What is a dividend? And How to make best use of it?

What is a dividend? And How to make best use of it?

What is a dividend? And How to make best use of it?

Everyone deserves reward for hardwork. After a long day’s work, there is no better reward than a nice steaming cup of tea/coffee.

Likewise companies also give out rewards to those who show trust and invest in their company. This reward is called a dividend.

So today, let’s discuss dividends.

What is a dividend?

Dividends are a very debated topic amongst investors of all kinds. So, let’s just understand what exactly these are.

When you buy the stock of a company, you become a part owner of the company. You are a part of the prosperous future the company wishes to build for itself. Hence, you are also entitled to whatever profits it decides to redistribute as a reward for believing in its business and investing in it. This reward is termed as a dividend.

When a business reports a profit, after putting aside all its big and small expenses, and future investment plans, it gives back some amount to its shareholders. This is called a dividend.

So in simple terms, A dividend is the distribution of company’s profits to shareholders.

Although cash dividends are the most common, dividends can also be issued as shares of stock or other property.

Are dividends compulsory?

Now, is this compulsory? Of course not. Stocks don’t owe us anything. We’re not lending our money to the company when we buy its stock. So, unlike a bond, or giving a loan to someone, a company does not always have to give out dividends. Some of the biggest companies in the world, such as Amazon, Tesla or Google, haven’t paid a single dividend till date. They say that they plan to use this money as a reinvestment in the business to grow their company.

Are dividends always good for investors?

Now, is a dividend always good? That depends on your approach as an investor. If you’re an investor interested in fast growth and not fixed income, you might prefer a stock that doesn’t pay attractive dividends but grows the company faster.
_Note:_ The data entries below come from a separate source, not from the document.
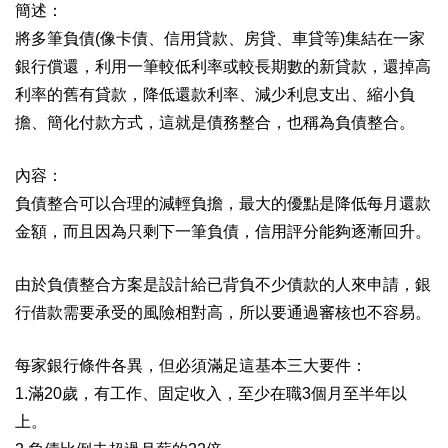
簡述：
將多筆負債
像卡債、信用貸款、房貸、車貸等
集結在一家
(
)
銀行償還，利用一筆較低利率或較長期數的新貸款，還掉高
利率的舊有貸款，降低還款利率、減少利息支出、縮小負
擔、簡化付款方式，這就是債務整合，也稱為負債整合。
內容：
負債整合可以合理的減輕負擔，最大的優點是降低每月還款
金額，而且因為只剩下一筆負債，信用評分能夠逐漸回升。
由於負債整合方案是設計給已背負不少債款的人來申請，銀
行借款需要承受的風險相對高，所以要通過審核也不容易。
每家銀行條件各異，但必須滿足這基本三大要件：
滿
歲，有工作、固定收入，至少在職
個月至半年以
1.
20
3
上。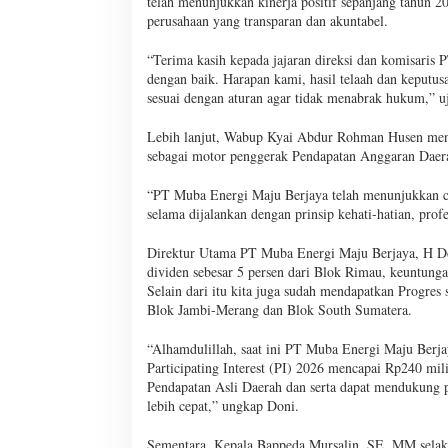
telah menunjukkan kinerja positif sepanjang tahun
perusahaan yang transparan dan akuntabel.
“Terima kasih kepada jajaran direksi dan komisaris
dengan baik. Harapan kami, hasil telaah dan keputu
sesuai dengan aturan agar tidak menabrak hukum,” u
Lebih lanjut, Wabup Kyai Abdur Rohman Husen me
sebagai motor penggerak Pendapatan Anggaran Daer
“PT Muba Energi Maju Berjaya telah menunjukkan 
selama dijalankan dengan prinsip kehati-hatian, pro
Direktur Utama PT Muba Energi Maju Berjaya, H Do
dividen sebesar 5 persen dari Blok Rimau, keuntung
Selain dari itu kita juga sudah mendapatkan Progres s
Blok Jambi-Merang dan Blok South Sumatera.
“Alhamdulillah, saat ini PT Muba Energi Maju Berja
Participating Interest (PI) 2026 mencapai Rp240 mi
Pendapatan Asli Daerah dan serta dapat mendukung
lebih cepat,” ungkap Doni.
Sementara, Kepala Bappeda Mursalin, SE, MM sel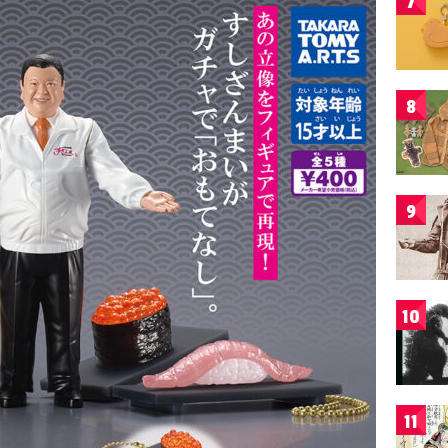
7
8
9
10
11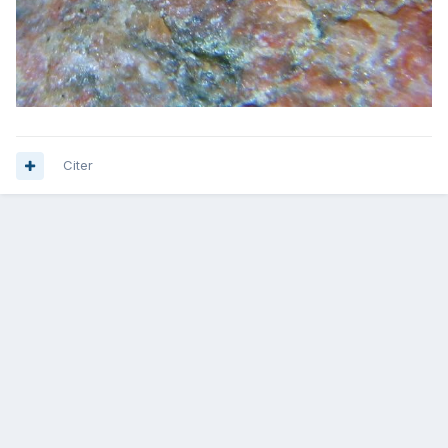
Citer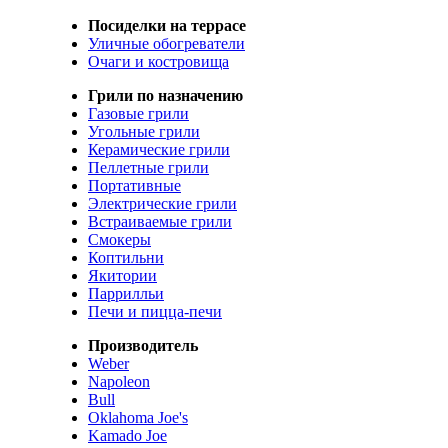
Посиделки на террасе
Уличные обогреватели
Очаги и костровища
Грили по назначению
Газовые грили
Угольные грили
Керамические грили
Пеллетные грили
Портативные
Электрические грили
Встраиваемые грили
Смокеры
Коптильни
Якитории
Паррилльи
Печи и пицца-печи
Производитель
Weber
Napoleon
Bull
Oklahoma Joe's
Kamado Joe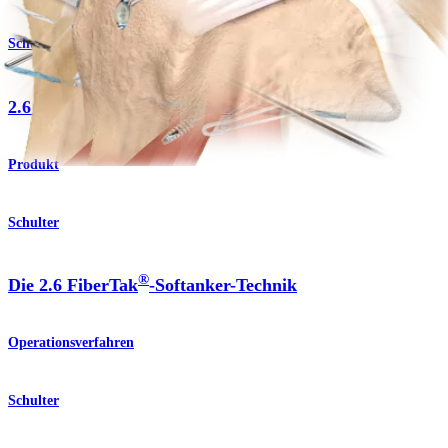
Schulter
®
2.6 FiberTak
-RC-Softanker
Produkt
Schulter
®
Die 2.6 FiberTak
-Softanker-Technik
Operationsverfahren
Schulter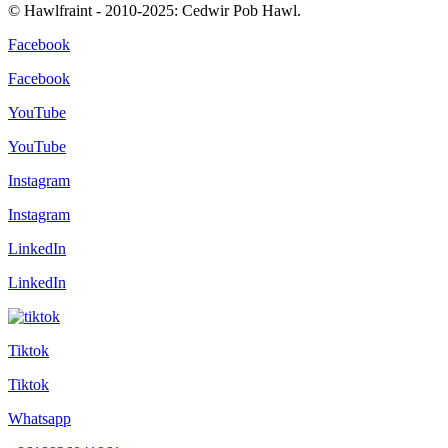
© Hawlfraint - 2010-2025: Cedwir Pob Hawl.
Facebook
Facebook
YouTube
YouTube
Instagram
Instagram
LinkedIn
LinkedIn
Tiktok
Tiktok
Whatsapp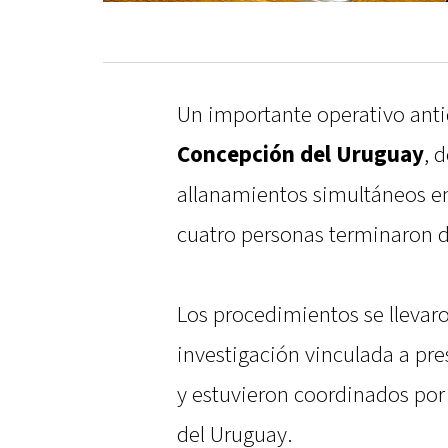
Un importante operativo anti
Concepción del Uruguay
, 
allanamientos simultáneos en 
cuatro personas terminaron d
Los procedimientos se llevar
investigación vinculada a p
y estuvieron coordinados por
del Uruguay.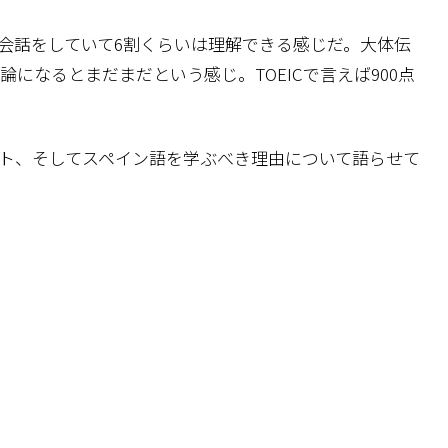
会話をしていて6割くらいは理解できる感じだ。大体伝
になるとまだまだという感じ。TOEICで言えば900点
ト、そしてスペイン語を学ぶべき理由について語らせて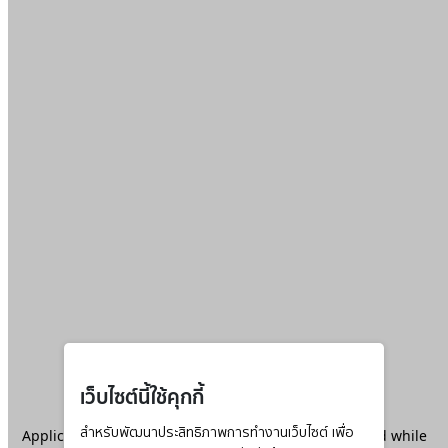
เว็บไซต์นี้ใช้คุกกี้
Application error: a
สำหรับพัฒนาประสิทธิภาพการทำงานเว็บไซต์ เพื่อ
client
-side exception has occurred while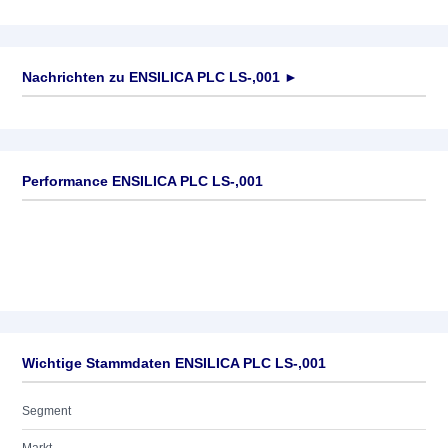
Nachrichten zu
ENSILICA PLC LS-,001
►
Keine News verfügbar
Performance ENSILICA PLC LS-,001
Wichtige Stammdaten ENSILICA PLC LS-,001
Segment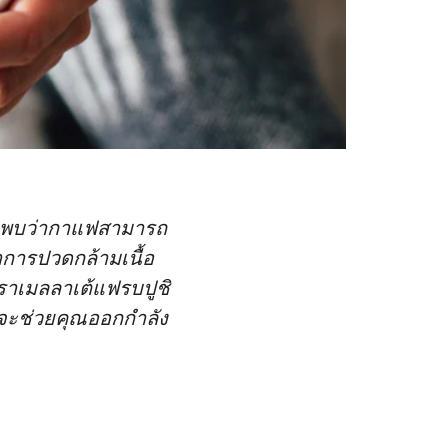
ิจัยพบว่ากาแฟสามารถ
การปวดกล้ามเนื้อ
าราเมลลาเต้แฟรบปูชิ
วจะช่วยคุณออกกำลัง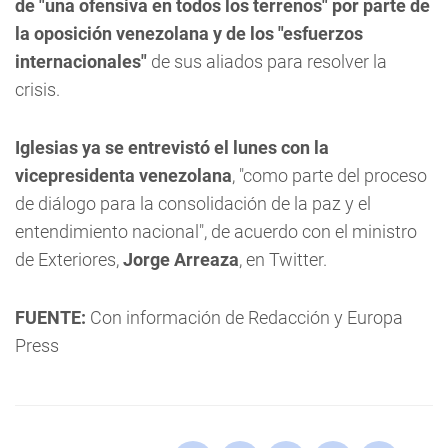
de "una ofensiva en todos los terrenos" por parte de
la oposición venezolana y de los "esfuerzos
internacionales"
de sus aliados para resolver la
crisis.
Iglesias ya se entrevistó el lunes con la
vicepresidenta venezolana
, "como parte del proceso
de diálogo para la consolidación de la paz y el
entendimiento nacional", de acuerdo con el ministro
de Exteriores,
Jorge Arreaza
, en Twitter.
FUENTE:
Con información de Redacción y Europa
Press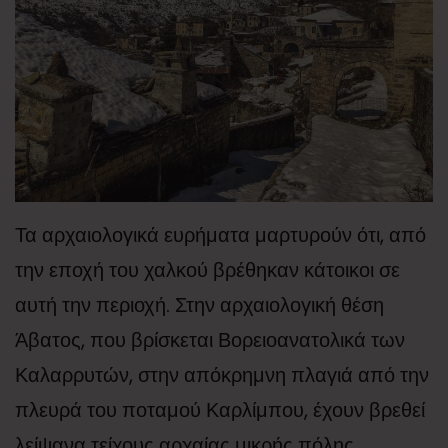
Τα αρχαιολογικά ευρήματα μαρτυρούν ότι, από
την εποχή του χαλκού βρέθηκαν κάτοικοι σε
αυτή την περιοχή. Στην αρχαιολογική θέση
Άβατος, που βρίσκεται Βορειοανατολικά των
Καλαρρυτών, στην απόκρημνη πλαγιά από την
πλευρά του ποταμού Καρλίμπου, έχουν βρεθεί
λείψανα τείχους αρχαίας μικρής πόλης.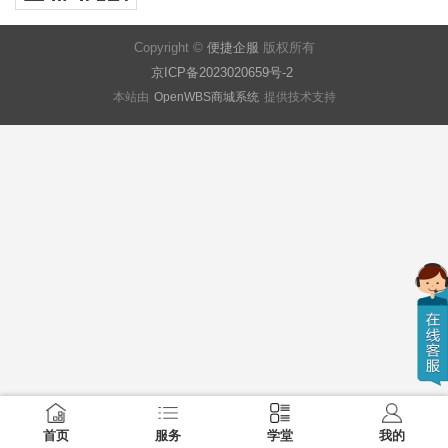
Copyright ©
便捷企服
版权所有
京ICP备2023020659号-2
本站由
OpenWBS商城系统
提供技术支持
首页
服务
学堂
我的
From the company perspective, if a company grows fast enough, and has a good expansion potential, it can choose to give a smaller dividend or nothing at all. But sometimes, companies are cash-rich and have met their expansion needs. In such cases, giving a dividend is affordable and sustainable.

But what if a company announces a huge dividend?

Do you know that at times, companies pay really big dividends when they shut down. Majesco is an example of that. Since the owners were selling off the U.S. Division of the company, they declared a dividend of Rs. 974, when the share’s price was only Rs. 900–950. And if you know anything about dividends, you would know that the average dividend yield in India is just 1.57%. This means that the percentage taken when a dividend on a stock is divided by its price, comes down to 1.57%, which isn’t a lot.

Impact of Dividends on Share Price

Since dividends are irreversible, their payments typically lead to money going out of the company’s books and accounts of the business forever. Therefore, dividend payments impact share price, which will decline by the dividend amount at the opening session of the ex-dividend date.

For example, a company that is trading at 600 per share declares a 20 dividend on the announcement date. Say the stock trades at 605 one business day prior to the ex-dividend date. On the ex-dividend date, it’s adjusted by 20 rupees and begins trading at 585, at the start of the trading session on the ex-dividend date as dividend amount is going out of company and hence reduces company’s value.

Important Dividend Dates

Dividend payments follow a chronological order of events and the associated dates are important to determine the shareholders who qualify for receiving the dividend payment.

  • Announcement date: Dividends are announced by company management on the announcement date, or declaration date, and must be approved by the shareholders before they can be paid.
  • Ex-dividend date: The date on which the dividend eligibility expires is called the ex-dividend date or simply the ex-date. For instance, if a stock has an ex-date of Monday, May 5, then shareholders who buy the stock on or after that day will NOT qualify to get the dividend as they are buying it on or after the dividend expiry date. Shareholders who own the stock one business day prior to the ex-date — that is on Friday, May 2, or earlier — will receive the dividend.
  • Record date: The record date is the cutoff date, established by the company in order to determine which shareholders are eligible to receive a dividend or distribution.
  • Payment date: The company issues the payment of the dividend on the payment date, which is when the money gets credited to investors’ accounts.

Note: Dividends paid by mutual funds are different from dividends paid by companies. Company dividends are usually paid from profits that are generated from the company’s business operations. But when it comes to MF, it isn’t the case.